Segment Open

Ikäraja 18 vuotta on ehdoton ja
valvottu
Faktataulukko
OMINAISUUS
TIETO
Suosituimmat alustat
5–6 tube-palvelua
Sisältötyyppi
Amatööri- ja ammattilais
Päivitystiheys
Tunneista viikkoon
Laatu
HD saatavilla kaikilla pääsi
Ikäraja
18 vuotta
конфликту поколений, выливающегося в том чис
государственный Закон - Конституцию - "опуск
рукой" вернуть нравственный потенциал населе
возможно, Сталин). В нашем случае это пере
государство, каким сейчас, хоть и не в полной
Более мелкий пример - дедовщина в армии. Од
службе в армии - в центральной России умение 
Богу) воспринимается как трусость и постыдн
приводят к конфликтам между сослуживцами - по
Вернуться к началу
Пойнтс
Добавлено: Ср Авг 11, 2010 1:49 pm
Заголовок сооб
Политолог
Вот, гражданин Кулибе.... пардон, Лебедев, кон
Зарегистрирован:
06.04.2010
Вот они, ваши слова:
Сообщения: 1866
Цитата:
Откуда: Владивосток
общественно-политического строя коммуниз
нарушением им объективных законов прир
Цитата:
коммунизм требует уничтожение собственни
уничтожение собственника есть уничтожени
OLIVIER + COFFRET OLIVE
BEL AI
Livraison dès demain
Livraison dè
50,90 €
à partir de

Segment Closed
Segment Open

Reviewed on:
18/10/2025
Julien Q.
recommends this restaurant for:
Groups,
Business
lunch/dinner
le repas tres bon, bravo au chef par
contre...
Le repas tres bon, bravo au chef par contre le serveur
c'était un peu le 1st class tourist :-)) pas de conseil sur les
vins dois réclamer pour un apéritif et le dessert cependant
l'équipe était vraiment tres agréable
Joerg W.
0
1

Segment Closed

◆ What the task asks
Give the rows again, starting at the one containing "Ikäraja 18 vuotta on ehdoton ja" and ending at the one containing "государственный Закон - Конституцию", with "Ikäraja" swapped for "Age limit" and everything else unchanged.

◆ Output of the exercise
Age limit 18 vuotta on ehdoton ja
valvottu
Faktataulukko
OMINAISUUS
TIETO
Suosituimmat alustat
5–6 tube-palvelua
Sisältötyyppi
Amatööri- ja ammattilais
Päivitystiheys
Tunneista viikkoon
Laatu
HD saatavilla kaikilla pääsi
Age limit
18 vuotta
конфликту поколений, выливающегося в том чис
государственный Закон - Конституцию - "опуск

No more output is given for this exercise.